To my shame, I wrote that self-pitying screed during a period when I was getting some of the best reviews of my life. But it just goes to show you what a craven, resentful lot we novelists (or, perhaps, this novelist) are (is).
You want to know who really has something to complain about?
Composers, that's who.
The evening of the day I posted that piece, my wife and I had dinner with two friends, one of whom is a member of the extremely select group of American classical composers who actually earn a living by writing serious contemporary music. I was in full martyr mode, really wringing the topic out, but it was impossible not to notice that I wasn't generating much sympathy. My friend was doing everything short of looking at his watch.
When I ran out of steam, my friend (who shall remain nameless for reasons that will be apparent immediately) said, "Okay, imagine this. Imagine you've written a new piece, maybe the best thing you've done in years. It gets a performance in a prestigious venue, and you're told that most of the critics who really matter will be in the audience. You spend every available moment before the premiere working with the musicians.
"And when the night comes, you get all dressed up and go, and the musicians butcher it,"
Dorothy Parker had a wonderful line, "What fresh new hell is this?" I have to say that it's difficult to imagine anything much worse than hearing wrong note after wrong note in your composition as you sit there in real time with the audience and the critics, completely unable to do anything . . . at . . . all . . . about it.
I once licked an envelope and got a deep paper cut on the tip of my tongue, and that's the closest I can come to suggesting the way this experience must feel. And my friend is, as I assume all composers are, a sensitive soul. And aurally, he's super-sensitive. Each one of those clams must have sounded to him like a rear-end collision.
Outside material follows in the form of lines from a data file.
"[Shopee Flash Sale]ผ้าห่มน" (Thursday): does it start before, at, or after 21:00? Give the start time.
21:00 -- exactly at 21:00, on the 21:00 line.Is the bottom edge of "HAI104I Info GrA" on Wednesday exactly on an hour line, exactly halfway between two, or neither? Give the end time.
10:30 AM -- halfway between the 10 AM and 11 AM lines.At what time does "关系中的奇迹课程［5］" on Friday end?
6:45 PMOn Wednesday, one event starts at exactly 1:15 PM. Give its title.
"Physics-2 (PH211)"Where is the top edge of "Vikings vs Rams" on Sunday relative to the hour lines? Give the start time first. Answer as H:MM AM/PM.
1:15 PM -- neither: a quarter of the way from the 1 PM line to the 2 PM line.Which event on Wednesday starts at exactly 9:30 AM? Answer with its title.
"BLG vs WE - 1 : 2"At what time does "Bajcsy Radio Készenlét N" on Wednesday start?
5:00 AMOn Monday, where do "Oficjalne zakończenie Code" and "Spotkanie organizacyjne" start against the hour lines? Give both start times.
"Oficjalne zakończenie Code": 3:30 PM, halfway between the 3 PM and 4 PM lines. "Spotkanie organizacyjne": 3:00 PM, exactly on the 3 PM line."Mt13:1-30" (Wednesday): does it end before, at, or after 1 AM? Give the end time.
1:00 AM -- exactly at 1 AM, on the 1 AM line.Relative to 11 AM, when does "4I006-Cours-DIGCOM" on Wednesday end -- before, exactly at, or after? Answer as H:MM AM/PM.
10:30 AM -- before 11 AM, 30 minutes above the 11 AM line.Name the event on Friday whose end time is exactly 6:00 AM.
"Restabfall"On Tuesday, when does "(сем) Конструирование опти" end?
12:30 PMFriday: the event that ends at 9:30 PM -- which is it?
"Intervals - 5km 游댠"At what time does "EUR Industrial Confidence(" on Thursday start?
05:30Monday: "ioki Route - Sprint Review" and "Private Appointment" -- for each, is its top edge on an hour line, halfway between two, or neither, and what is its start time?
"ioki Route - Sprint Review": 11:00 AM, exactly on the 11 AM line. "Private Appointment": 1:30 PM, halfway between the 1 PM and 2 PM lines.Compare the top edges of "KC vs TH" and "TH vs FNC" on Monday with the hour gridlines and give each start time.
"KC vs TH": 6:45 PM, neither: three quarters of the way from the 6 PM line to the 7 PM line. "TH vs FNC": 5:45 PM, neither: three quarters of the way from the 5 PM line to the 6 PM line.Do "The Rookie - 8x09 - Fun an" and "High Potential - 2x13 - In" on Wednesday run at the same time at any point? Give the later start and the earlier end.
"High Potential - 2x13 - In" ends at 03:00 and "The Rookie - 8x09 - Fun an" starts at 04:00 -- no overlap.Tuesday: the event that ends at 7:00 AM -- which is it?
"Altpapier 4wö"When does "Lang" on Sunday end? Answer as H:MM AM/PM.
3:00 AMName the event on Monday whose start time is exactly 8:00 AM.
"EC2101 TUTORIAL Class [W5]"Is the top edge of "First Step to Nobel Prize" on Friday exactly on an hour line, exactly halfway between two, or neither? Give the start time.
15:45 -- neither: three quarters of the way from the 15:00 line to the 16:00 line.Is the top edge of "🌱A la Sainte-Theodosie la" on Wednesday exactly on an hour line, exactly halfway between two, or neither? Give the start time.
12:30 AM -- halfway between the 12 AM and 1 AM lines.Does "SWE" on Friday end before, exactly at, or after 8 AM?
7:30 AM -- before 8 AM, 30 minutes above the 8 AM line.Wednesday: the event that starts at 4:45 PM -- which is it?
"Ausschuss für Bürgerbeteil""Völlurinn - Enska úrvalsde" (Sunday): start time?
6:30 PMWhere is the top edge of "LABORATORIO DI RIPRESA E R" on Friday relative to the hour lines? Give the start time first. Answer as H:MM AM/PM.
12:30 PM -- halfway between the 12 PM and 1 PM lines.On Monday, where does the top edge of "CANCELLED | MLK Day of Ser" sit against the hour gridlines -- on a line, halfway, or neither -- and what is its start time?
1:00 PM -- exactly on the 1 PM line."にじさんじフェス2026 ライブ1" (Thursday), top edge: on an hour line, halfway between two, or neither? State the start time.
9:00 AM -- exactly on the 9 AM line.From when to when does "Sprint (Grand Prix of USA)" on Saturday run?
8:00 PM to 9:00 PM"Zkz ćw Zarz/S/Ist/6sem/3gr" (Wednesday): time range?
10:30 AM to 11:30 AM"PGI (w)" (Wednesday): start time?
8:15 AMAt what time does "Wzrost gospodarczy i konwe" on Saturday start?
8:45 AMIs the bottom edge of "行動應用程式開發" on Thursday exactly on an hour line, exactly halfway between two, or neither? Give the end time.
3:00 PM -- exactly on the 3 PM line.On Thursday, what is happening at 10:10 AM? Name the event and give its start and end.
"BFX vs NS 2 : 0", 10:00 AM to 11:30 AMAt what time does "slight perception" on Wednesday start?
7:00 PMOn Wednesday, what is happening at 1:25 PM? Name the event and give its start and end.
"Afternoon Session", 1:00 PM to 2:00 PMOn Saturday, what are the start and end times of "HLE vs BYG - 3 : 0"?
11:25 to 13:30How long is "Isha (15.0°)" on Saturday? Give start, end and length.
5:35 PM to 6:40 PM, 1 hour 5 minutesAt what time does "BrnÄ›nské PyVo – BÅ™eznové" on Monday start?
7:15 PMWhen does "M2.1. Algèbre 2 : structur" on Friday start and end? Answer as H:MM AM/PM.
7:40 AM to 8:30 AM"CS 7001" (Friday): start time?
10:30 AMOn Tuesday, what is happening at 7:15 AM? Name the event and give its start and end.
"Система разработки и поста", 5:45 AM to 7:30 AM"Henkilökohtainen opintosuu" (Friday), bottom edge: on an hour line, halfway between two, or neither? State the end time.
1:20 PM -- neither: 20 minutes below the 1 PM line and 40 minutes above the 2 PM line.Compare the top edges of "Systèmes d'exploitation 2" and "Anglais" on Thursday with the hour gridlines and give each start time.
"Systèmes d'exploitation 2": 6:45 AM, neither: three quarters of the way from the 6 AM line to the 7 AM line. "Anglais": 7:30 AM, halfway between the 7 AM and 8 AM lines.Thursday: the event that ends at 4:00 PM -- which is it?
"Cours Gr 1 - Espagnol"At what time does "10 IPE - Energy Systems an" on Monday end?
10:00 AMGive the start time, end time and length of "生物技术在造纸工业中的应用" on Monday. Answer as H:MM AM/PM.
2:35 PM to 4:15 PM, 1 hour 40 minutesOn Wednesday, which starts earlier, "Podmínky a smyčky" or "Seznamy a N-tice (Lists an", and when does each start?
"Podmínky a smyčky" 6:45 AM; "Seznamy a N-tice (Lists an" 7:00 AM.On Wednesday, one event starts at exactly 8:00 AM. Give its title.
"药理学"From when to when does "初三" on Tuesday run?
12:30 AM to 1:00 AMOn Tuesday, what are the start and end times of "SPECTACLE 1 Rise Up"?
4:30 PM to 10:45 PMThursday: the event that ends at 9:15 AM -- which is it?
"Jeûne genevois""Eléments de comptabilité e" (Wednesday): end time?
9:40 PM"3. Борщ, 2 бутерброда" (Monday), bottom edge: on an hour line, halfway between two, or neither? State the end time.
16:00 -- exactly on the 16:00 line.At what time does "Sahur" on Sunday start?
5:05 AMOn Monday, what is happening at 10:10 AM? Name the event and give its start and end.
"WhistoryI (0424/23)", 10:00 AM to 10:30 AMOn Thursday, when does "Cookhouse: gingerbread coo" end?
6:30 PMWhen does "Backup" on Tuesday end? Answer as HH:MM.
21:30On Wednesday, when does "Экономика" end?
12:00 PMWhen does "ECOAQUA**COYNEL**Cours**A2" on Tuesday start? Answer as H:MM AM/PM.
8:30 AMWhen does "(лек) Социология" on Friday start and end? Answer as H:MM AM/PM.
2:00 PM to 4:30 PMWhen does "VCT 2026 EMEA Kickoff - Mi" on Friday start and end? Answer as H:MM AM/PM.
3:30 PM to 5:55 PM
This would be the equivalent, I suppose, of having my new novel read aloud on national television by the cast of "The Jersey Shore" and knowing that all the critics are sharpening their wits not on what I wrote but on how it's being butchered. Of checking Amazon obsessively during the broadcast and watching the numbers actually go backward as copies are returned. And to know that I'm powerless to affect the way Snooki will read the next line.